◆ TEXTO DEL EJERCICIO:

++++

El viaje continuó con Gustav Mahler.
Vale decir, angustia metafísica, crítica intelectual, preguntas con
respuesta elusiva. Fueron las cinco canciones sobre textos de Friedrich
Rückert (“Rückert Lieder”), que llevan a una Viena de refinamiento en el
límite. Una Viena que ya ha conocido a Gustav Klimt, de manera que el sonido
es de sutil preciosismo y de emoción concentrada. Una verdadera prueba al
corazón en voz —o las voces— de Kaufmann.
Con “(...) Respiro en
silencio / en el perfume del tilo / el dulce perfume del amor” (frase de
“Ich atmet’einen linden Duft”) deja a la sala suspendida.
En “Amas
por la belleza, entonces no me amas” (de “Liebst du um Schönheit”) comenta
la incredulidad —y la esperanza— de ser amado alguna vez sólo “por el amor”.
“Tu curiosidad es traición” (de “Blicke mir nicht in die Lieder”) ebulle
en exigencias que obsesionan desde el mito de Psique y Eros, y que alcanzan
a “Lohengrin”.
“(...) ¡Se podría creer que estoy muerto! / Y poco me
importa, en verdad” (de “Ich bin der Welt abhanden gekommen”) es el canto de
un solitario que vive ensoñado en su cielo, su canto y su amor.
Y “Yo
miré el cielo repleto de estrellas y ninguna me ha sonreído” (de “Um
Mitternacht”) resulta la cima expresiva del desconsuelo y la entrega (sólo
Christa Ludwig cantó esto alguna vez con la misma intensidad que Jonas
Kaufmann). Es increíble que el mejor cantante en lengua francesa de la
actualidad sea un alemán. París lo supo apreciar. Kaufmann ya es historia de
la ópera con sus “Werther” (Massenet), Des Grieux (“Manon”), “Fausto”
(Gounod) y Don José (“Carmen”, Bizet), y seguramente será un gran Eneas en
“Los Troyanos” (Berlioz) que prepara Londres para su año olímpico. También
debió cantar hace unos años “Romeo y Julieta” (Gounod) y habría sido el
mejor amante Montesco (quizás todavía podría serlo).

++++

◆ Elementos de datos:
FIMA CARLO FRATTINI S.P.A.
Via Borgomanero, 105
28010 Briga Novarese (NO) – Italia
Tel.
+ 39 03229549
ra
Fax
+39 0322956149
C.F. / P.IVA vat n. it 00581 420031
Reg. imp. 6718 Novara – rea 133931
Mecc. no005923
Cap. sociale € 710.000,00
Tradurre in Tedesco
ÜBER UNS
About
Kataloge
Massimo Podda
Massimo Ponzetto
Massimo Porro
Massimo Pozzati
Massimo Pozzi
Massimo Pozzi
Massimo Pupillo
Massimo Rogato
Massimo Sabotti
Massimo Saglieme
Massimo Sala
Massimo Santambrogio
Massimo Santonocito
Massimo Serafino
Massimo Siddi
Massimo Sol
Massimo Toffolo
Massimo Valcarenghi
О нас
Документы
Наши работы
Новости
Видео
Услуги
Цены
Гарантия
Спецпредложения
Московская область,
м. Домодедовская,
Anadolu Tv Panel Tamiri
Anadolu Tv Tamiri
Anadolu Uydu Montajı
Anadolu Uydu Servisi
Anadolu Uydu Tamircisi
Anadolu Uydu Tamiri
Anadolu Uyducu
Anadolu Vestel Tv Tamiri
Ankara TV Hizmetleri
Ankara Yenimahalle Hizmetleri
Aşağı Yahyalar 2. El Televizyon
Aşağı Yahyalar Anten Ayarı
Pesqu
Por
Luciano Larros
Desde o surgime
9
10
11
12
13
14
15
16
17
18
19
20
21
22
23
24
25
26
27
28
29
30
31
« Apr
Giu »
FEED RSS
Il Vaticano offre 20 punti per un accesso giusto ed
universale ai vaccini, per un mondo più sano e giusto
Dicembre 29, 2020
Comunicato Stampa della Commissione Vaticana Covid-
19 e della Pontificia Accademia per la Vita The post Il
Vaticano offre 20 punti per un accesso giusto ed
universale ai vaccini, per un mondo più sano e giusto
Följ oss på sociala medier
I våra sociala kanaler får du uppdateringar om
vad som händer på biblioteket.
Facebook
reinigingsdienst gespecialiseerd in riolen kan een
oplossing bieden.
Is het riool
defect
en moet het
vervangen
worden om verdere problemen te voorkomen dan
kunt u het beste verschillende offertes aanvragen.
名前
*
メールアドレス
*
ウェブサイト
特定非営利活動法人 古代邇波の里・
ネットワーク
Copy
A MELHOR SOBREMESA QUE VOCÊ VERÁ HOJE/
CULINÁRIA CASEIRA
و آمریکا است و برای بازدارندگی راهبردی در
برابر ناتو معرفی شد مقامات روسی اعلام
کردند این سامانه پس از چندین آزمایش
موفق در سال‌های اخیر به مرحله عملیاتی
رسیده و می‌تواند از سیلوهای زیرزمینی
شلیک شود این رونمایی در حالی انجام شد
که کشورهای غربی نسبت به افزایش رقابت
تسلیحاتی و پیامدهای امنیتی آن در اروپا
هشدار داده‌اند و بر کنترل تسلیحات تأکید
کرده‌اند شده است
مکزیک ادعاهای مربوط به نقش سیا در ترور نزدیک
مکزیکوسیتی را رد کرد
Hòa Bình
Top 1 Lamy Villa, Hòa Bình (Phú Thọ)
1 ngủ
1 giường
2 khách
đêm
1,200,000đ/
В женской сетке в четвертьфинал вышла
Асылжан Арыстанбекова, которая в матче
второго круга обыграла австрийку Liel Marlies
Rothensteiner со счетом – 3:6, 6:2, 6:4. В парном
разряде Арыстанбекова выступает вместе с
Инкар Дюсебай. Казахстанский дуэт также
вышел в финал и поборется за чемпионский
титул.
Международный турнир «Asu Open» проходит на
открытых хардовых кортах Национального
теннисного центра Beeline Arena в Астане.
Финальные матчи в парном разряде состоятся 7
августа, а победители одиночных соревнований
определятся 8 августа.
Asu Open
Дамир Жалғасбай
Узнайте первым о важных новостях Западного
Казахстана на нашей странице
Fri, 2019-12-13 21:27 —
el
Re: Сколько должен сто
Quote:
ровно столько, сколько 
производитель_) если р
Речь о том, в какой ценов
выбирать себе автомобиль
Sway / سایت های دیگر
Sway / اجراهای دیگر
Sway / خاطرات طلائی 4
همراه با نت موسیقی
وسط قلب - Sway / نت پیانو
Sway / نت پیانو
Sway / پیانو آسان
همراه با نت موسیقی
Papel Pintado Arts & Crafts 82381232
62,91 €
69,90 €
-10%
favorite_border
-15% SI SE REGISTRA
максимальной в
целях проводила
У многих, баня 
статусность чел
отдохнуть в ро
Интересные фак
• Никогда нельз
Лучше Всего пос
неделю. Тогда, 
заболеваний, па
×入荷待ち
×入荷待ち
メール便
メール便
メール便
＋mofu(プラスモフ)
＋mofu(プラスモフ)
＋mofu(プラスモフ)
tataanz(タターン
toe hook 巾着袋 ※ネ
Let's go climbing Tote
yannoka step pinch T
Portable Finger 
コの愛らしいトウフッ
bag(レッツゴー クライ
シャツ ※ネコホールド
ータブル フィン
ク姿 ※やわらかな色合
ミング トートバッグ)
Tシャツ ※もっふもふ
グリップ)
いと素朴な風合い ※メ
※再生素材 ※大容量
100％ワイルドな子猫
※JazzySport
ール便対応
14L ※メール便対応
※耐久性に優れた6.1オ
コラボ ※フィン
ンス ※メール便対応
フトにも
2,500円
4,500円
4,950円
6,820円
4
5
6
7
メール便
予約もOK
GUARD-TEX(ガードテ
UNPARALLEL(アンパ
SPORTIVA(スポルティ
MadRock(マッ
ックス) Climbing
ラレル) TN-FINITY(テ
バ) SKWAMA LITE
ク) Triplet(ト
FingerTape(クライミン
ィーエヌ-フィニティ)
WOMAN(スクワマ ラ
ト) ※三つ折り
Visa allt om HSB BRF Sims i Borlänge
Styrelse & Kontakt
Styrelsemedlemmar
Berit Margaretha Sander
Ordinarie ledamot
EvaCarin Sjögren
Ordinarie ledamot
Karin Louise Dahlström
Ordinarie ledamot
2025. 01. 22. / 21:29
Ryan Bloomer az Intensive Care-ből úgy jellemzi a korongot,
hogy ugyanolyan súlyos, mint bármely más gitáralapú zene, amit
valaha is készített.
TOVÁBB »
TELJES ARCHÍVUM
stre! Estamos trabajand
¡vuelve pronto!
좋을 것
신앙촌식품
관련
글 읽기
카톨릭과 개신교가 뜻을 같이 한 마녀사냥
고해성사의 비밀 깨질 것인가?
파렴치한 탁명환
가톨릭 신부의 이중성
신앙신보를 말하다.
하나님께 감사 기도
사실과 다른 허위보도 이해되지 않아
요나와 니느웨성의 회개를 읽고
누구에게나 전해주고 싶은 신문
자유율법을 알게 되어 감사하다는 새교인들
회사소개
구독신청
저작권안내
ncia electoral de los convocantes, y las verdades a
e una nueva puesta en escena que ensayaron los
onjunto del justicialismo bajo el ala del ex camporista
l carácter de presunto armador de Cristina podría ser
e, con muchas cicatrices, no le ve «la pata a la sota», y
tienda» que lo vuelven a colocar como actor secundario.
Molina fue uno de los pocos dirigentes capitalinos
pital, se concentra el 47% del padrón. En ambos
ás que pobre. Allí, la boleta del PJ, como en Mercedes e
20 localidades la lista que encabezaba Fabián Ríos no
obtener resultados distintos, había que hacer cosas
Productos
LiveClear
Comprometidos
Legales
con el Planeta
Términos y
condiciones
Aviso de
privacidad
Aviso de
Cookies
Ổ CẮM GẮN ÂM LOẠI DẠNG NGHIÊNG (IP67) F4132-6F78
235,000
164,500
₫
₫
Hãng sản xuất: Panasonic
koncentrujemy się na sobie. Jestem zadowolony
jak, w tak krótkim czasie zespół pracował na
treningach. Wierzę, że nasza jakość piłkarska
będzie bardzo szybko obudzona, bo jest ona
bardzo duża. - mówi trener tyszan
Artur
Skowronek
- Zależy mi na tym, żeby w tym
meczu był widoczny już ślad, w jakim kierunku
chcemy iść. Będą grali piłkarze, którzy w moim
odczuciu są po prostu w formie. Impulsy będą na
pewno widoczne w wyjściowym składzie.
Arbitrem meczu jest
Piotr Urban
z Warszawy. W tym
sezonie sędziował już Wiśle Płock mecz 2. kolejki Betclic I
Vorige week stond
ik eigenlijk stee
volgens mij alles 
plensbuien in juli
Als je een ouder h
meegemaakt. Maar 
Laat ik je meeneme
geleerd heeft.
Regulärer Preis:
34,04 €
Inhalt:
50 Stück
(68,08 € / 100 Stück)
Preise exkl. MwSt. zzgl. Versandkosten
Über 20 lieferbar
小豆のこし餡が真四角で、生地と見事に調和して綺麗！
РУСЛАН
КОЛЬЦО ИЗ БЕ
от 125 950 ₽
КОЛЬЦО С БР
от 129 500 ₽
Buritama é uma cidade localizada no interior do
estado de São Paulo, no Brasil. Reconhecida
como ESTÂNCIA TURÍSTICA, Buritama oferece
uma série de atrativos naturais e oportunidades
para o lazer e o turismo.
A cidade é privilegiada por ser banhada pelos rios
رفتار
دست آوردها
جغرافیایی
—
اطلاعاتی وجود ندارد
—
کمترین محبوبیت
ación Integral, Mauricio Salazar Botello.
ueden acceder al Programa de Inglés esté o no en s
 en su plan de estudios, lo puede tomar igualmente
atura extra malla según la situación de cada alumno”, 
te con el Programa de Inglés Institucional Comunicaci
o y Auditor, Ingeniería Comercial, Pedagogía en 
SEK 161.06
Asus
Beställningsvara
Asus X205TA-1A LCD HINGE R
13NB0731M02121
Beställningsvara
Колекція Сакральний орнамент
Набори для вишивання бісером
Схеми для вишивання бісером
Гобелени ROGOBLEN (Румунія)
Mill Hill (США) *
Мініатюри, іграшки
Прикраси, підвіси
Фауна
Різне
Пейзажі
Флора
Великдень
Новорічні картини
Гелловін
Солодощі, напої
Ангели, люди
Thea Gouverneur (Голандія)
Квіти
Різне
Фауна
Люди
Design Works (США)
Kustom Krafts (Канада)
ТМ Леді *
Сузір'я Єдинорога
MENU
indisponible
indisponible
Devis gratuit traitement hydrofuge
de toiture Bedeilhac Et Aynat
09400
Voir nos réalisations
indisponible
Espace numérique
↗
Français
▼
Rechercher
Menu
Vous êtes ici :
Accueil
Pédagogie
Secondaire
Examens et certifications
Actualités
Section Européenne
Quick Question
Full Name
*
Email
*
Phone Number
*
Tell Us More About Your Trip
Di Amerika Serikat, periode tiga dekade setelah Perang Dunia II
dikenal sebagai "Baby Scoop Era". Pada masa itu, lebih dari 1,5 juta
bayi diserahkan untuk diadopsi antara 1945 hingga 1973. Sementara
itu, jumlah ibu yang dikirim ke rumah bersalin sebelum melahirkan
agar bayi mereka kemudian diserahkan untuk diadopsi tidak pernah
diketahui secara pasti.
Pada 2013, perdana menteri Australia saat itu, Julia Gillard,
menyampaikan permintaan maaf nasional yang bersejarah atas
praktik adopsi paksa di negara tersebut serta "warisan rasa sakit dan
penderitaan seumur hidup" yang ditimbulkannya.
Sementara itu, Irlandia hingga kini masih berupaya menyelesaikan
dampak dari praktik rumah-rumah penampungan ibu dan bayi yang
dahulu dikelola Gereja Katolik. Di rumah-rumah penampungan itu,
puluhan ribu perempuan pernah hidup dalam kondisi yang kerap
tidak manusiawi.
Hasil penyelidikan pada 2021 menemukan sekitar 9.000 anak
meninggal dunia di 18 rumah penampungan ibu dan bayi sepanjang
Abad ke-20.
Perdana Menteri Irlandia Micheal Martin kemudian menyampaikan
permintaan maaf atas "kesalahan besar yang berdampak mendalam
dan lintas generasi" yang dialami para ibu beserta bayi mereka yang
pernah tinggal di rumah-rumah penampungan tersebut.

++++

◆ CONSIGNA DEL EJERCICIO: Según el texto sobre el recital de Kaufmann, ¿quién es la única persona que cantó alguna vez "Um Mitternacht" con la misma intensidad que él? Responde, por favor, con el nombre.

◆ RESPUESTA A LA CONSIGNA: Christa Ludwig.